Но Бортов уж проехал дальше, бросив:
— Надо будет сказать окружному, чтоб убрали… И, помолчав, прибавил:
— Это хорошая смерть.
— Что? — переспросил я, занятый мыслями о судьбе погонщика.
— Говорю: это хорошая смерть. Он так холодно говорил.
— В смерти малого хорошего, — ответил я.
— Смерть — друг людей.
— Предпочитаю живого друга.
— Живой изменит.
И резонанс его голоса зазвучал мне эхом из пустого гроба. Какое-то сравнение Бортова с тем покойником промелькнуло в моей голове.
Если сильный, умный. Бортов говорит так, что делать другим? И почему он говорит так?
На той стороне реки Мандры я остановил лошадь, чтобы попрощаться с Бортовым.
— Едем в город, — сказал с просьбой в голосе Бортов.
Я только нерешительно, молча показал ему на свою голую голову.
— Да ведь вы в шапке — надвиньте больше на уши, — кто заметит?

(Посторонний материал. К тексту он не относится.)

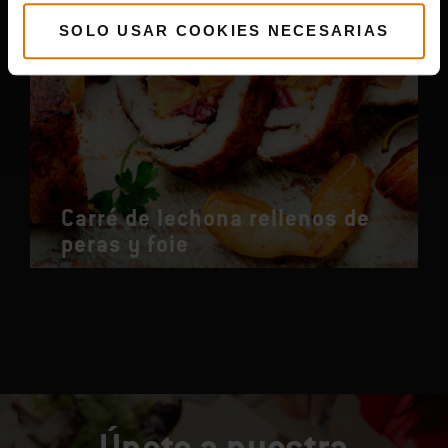
SOLO USAR COOKIES NECESARIAS
Carré de lechona rellenos de
peras y foie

Я колебался. Солнце уже село. Мертвые фиолетовые тона бороздили море и темным туманом терялись в отлогом и песчаном, необитаемом побережье.
В город тянуло — хотелось жизни, а там, назади, еще сидел и словно ждал меня, чтобы рассказать и передать мне свою смертную тоску, покойник.
— Едем, — согласился я.
И после этого решения и я и Бортов вдруг повеселели, оживились. Вспоминали наше инженерное училище, учителей и весело проболтали всю остальную дорогу до города.
В квартире Бортова нас встретил немного смущенный Никита.
— А я сейчас верхом хотел ехать: прибежал на пристань, а катер перед носом: фыоть…
— Я, значит, там один бы сегодня сидел?
— Ну так как же один, — ответил Никита, — опять же удвох бог привел.
И успокоенным голосом Никита сказал, — как говорит возвратившаяся из городу нянька:
— А я вам, ваше благородие, турецкую шапочку купив, щоб с голой головой не ухватить якой хвори.
И Никита вынул из одного из свертков голубую феску.
— Глаза у вас голубые и хвеска голубая.
Когда я надел и посмотрел в зеркало, Никита сказал:
— Ей-богу же хорошо.
Бортов, уже опять обычный, окинул меня взглядом и сказал:
— Так и идите.
Так я и пошел в кафе-шантан.
Опять пели, пили, кричали и стучали.
Опять Берта дурачилась и Клотильда обжигала своими глазами.
Клотильда подошла к Бортову, пожала его руку и, присев так, что я очутился у нее за спиной, озабоченно спросила:
— Кто этот молодой офицер, который был с вами третьего дня?
— Понравился? — спросил ее Бортов.
— У него замечательно красивые волосы, — серьезно сказала Клотильда.
В ответ на это Бортов бурно расхохотался.
Пока Клотильда смотрела на него, как на человека, который внезапно помешался, Бортов закашлялся и в промежутках кашля, отмахиваясь, говорил:
— Ну вас… убили… вот…
Клотильда повернулась по направлению его пальца и увидела меня, вероятно глупого и красного, как рак, с дурацкой голубой феской на бритой голове.
В первое мгновение на ее лице изобразилось недоумение, затем что-то вроде огорчения, а затем она так же, как и Бортов, бурно расхохоталась, спохватилась было, хотела удержаться, не смогла и кончила тем, что стремительно убежала от нас.